The derivative of a function is often denoted by a prime symbol, such as \( f'(x) \) for the function \( f(x) \). To compute derivatives, basic rules such as the power rule, product rule, quotient rule, and chain rule are used. Each rule has specific applications depending on the form of the function.

For example, in the function \( j(x) = 5e^{-x} + \ln x \), the derivative \( j'(x) \) is found by differentiating each term individually. The term \( 5e^{-x} \) becomes \(-5e^{-x}\) with the chain rule, and \( \ln x \) becomes \( \frac{1}{x} \) because the derivative of the natural logarithm is \( \frac{1}{x} \). Ultimately, the derivative is expressed as \( j'(x) = -5e^{-x} + \frac{1}{x} \).

Critical points are where a function's derivative is zero or undefined. These points are important because they can signal where a function is about to change direction. Knowing these points helps in analyzing and graphing functions, as they typically indicate potential local maxima or minima.

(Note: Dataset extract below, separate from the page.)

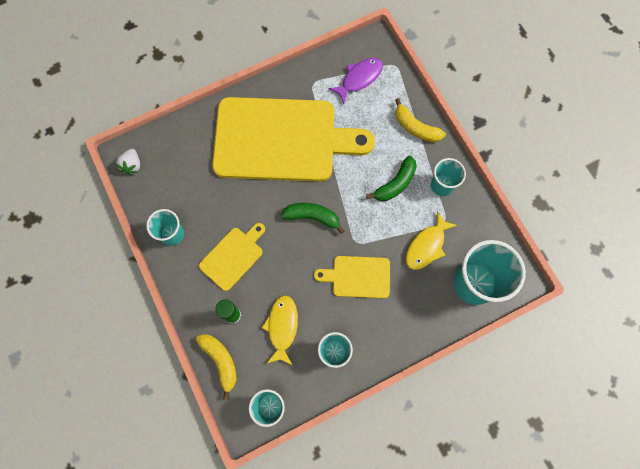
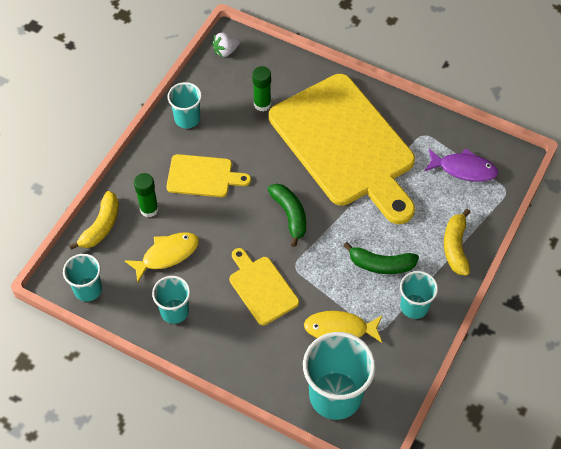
camera: 55 degrees right, 15 degrees down
(202, 172) = (262, 104): none -> green glue stick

To find critical points for the function \( j(x) = 5e^{-x} + \ln x \), we set the derivative \( j'(x) = -5e^{-x} + \frac{1}{x} \) to zero. Solving \( -5e^{-x} + \frac{1}{x} = 0 \) gives the critical equation \( x = \frac{1}{5} e^x \). This type of equation may not have a straightforward algebraic solution, so numerical and graphical methods are typically used for finding values like \( x \approx 0.474 \).

These calculated points are then used for further analysis to determine if they are maxima, minima, or neither.

Relative extrema refer to the local maximum and minimum of a function. These are points where the function reaches a peak (maximum) or valley (minimum) within a certain range.

To determine relative extrema for the function \( j(x) \), we look at its critical points located previously. Once we have the critical point, around \( x \approx 0.474 \), we use the second derivative test to identify the nature of this point.

Substituting back into the second derivative \( j''(x) = 5e^{-x} - \frac{1}{x^2} \) helps in asserting whether the function is concave up or down at this point. If \( j''(x) > 0 \), the function has a local minimum, whereas \( j''(x) < 0 \) would indicate a local maximum. For \( x \approx 0.474 \), the second derivative is positive, confirming a local minimum.

The chain rule is an essential tool in calculus for differentiating composite functions. It provides a formula to compute the derivative of a function that consists of another function inside it (a composition of functions).

The chain rule states that if you have a composite function \( h(x) = f(g(x)) \), the derivative \( h'(x) \) is given by \( h'(x) = f'(g(x)) \cdot g'(x) \). This means you first find the derivative of the outer function evaluated at the inner function, and then multiply it by the derivative of the inner function.

In the function \( j(x) = 5e^{-x} + \ln x \), we applied the chain rule to the term \( 5e^{-x} \). For this, \( e^{-x} \) is treated as a composite of \( e^u \) with \( u = -x \). The derivative of \( e^u \) with respect to \( u \) is \( e^u \), and the derivative of \( -x \) with respect to \( x \) is \(-1\). Combining these gives the derivative \( -5e^{-x} \), demonstrating the chain rule's application effectively.